=== Section Start ===

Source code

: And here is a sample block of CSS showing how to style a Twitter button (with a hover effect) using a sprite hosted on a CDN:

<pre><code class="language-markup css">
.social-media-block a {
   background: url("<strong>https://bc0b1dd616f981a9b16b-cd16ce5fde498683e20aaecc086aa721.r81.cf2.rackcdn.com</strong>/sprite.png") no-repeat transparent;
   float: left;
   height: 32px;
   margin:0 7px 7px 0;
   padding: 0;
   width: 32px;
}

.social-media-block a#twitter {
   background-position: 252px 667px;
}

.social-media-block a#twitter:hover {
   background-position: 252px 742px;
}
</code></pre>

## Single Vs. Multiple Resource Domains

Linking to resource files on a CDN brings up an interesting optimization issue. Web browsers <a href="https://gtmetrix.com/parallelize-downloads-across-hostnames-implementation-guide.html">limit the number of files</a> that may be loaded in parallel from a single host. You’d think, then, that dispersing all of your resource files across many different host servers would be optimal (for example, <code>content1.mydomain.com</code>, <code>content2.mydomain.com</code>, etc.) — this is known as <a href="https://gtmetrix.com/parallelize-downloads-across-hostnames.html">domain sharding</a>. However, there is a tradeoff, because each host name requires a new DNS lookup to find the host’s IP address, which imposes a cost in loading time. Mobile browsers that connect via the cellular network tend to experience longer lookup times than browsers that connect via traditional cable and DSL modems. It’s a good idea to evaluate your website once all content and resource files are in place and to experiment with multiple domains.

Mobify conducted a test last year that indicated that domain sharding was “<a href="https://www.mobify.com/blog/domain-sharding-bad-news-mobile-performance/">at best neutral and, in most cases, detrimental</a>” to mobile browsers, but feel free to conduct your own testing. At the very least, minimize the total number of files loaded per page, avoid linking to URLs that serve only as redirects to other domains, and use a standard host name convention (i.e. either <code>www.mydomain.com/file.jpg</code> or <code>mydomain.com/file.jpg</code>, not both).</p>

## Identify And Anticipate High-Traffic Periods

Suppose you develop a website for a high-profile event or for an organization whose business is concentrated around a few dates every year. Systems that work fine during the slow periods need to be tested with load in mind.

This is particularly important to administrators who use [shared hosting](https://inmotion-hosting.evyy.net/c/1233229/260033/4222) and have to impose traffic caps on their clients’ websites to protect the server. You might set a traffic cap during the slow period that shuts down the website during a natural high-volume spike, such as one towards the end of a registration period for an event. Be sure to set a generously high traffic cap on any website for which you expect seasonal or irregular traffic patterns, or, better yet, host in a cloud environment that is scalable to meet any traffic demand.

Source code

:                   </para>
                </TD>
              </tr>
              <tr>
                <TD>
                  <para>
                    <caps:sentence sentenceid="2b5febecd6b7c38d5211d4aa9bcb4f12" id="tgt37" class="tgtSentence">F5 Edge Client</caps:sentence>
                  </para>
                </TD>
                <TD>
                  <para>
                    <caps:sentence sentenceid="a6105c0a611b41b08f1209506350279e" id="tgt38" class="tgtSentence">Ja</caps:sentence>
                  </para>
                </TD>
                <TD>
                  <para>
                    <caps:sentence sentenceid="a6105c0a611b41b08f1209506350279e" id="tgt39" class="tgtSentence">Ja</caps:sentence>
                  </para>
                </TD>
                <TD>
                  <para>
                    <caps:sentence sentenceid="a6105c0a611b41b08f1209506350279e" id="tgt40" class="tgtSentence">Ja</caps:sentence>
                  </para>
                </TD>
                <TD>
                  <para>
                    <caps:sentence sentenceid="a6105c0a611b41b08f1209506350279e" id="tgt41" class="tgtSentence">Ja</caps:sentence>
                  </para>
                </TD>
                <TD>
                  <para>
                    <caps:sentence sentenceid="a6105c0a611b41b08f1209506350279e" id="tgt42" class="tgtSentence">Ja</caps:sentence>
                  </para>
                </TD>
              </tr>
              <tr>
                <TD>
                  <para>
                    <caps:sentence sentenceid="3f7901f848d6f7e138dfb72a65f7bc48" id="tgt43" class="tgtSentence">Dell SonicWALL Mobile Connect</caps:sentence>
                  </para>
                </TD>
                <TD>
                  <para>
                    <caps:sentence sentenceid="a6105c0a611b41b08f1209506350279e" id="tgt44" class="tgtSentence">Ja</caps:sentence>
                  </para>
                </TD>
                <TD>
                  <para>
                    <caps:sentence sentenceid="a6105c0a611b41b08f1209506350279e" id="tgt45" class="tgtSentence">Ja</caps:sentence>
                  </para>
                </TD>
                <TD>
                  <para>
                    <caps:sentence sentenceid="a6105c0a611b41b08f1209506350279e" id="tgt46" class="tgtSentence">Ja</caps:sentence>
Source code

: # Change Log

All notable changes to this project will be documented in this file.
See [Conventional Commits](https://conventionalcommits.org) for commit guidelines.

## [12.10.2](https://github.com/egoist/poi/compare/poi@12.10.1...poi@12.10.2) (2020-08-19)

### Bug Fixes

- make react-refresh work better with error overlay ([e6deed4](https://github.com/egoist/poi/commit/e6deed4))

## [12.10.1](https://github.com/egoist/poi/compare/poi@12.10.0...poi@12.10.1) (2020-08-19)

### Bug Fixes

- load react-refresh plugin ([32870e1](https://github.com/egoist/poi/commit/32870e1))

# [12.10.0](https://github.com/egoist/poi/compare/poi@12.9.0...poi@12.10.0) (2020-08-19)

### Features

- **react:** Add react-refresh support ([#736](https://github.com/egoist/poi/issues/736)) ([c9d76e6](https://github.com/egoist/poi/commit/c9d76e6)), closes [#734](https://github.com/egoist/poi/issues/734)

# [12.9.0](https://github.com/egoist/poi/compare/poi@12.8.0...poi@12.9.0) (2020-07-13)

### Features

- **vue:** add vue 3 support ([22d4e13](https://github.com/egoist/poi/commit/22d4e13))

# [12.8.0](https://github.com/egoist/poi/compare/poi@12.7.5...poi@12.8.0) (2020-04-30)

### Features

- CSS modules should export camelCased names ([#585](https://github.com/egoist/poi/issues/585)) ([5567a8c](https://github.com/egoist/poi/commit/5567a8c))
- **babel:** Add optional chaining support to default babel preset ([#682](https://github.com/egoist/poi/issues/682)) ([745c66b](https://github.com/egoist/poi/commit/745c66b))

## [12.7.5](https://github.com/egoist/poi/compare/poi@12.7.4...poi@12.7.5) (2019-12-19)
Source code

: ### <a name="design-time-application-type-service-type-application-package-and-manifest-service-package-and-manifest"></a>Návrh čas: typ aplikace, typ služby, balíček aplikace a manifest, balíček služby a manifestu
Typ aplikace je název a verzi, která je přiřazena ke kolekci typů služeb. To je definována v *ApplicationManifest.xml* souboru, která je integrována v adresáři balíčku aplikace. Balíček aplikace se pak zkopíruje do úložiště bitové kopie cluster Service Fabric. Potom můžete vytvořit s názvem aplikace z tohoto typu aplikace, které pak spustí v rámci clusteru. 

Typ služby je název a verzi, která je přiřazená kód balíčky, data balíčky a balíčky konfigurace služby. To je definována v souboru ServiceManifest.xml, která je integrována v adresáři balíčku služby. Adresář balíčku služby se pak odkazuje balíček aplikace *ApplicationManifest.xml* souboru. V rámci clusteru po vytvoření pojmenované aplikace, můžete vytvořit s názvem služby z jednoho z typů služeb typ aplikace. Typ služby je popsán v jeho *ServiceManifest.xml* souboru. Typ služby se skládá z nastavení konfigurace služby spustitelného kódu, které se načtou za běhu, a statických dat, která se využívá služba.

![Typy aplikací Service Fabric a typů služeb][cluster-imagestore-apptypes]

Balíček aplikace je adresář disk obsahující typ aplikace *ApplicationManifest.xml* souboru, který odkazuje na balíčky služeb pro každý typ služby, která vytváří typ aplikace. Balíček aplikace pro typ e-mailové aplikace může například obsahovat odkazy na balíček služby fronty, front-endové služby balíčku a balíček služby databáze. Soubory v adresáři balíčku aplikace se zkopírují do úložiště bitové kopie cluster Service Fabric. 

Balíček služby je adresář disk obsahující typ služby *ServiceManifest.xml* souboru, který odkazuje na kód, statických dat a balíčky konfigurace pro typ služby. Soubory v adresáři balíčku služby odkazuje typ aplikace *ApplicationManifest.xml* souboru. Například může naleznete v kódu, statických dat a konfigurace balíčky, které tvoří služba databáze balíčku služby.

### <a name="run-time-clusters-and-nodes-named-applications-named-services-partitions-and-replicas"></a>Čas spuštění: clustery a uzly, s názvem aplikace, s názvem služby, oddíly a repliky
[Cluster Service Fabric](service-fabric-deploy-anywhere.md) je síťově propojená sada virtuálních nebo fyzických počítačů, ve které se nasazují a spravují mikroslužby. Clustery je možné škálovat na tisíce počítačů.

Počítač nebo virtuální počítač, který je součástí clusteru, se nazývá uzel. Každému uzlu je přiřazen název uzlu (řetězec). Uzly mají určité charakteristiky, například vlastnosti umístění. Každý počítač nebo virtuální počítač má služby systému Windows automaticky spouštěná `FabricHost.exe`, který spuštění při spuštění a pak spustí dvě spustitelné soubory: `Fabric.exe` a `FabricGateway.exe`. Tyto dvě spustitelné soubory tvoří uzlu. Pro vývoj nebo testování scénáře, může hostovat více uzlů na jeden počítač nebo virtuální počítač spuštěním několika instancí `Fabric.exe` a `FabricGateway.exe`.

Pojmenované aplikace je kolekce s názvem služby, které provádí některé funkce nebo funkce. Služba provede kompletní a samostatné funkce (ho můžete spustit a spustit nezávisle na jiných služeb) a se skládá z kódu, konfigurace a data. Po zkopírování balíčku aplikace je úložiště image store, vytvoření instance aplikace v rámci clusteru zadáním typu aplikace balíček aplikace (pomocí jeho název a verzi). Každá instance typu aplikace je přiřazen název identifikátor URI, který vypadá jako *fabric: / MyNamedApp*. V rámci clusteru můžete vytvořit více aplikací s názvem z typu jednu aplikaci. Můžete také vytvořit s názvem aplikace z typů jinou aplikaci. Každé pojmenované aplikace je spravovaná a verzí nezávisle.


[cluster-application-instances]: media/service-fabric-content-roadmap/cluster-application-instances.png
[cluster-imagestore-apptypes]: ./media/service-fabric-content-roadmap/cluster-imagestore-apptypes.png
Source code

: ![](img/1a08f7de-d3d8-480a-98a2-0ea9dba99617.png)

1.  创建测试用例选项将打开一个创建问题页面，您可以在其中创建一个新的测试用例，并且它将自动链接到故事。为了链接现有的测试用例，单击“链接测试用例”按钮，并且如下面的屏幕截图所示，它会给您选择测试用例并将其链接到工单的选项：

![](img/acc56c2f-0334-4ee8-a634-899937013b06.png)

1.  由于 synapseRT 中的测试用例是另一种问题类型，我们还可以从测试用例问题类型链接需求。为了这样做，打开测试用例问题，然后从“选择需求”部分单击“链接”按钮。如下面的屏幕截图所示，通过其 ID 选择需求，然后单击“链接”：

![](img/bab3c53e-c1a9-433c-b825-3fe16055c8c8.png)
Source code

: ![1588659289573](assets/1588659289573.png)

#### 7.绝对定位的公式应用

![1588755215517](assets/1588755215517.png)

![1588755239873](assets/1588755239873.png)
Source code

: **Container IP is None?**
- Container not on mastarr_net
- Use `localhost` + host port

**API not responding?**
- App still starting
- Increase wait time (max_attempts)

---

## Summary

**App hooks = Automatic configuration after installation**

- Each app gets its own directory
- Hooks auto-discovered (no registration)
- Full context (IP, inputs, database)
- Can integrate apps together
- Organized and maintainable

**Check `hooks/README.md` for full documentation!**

=== Section End ===

_WHAT IS REQUIRED:_
Copy every line of the data above, beginning with the first and ending with the line that contains "width: 32px;", and give nothing more.

_OUTPUT FOR THIS TASK:_
Source code

: And here is a sample block of CSS showing how to style a Twitter button (with a hover effect) using a sprite hosted on a CDN:

<pre><code class="language-markup css">
.social-media-block a {
   background: url("<strong>https://bc0b1dd616f981a9b16b-cd16ce5fde498683e20aaecc086aa721.r81.cf2.rackcdn.com</strong>/sprite.png") no-repeat transparent;
   float: left;
   height: 32px;
   margin:0 7px 7px 0;
   padding: 0;
   width: 32px;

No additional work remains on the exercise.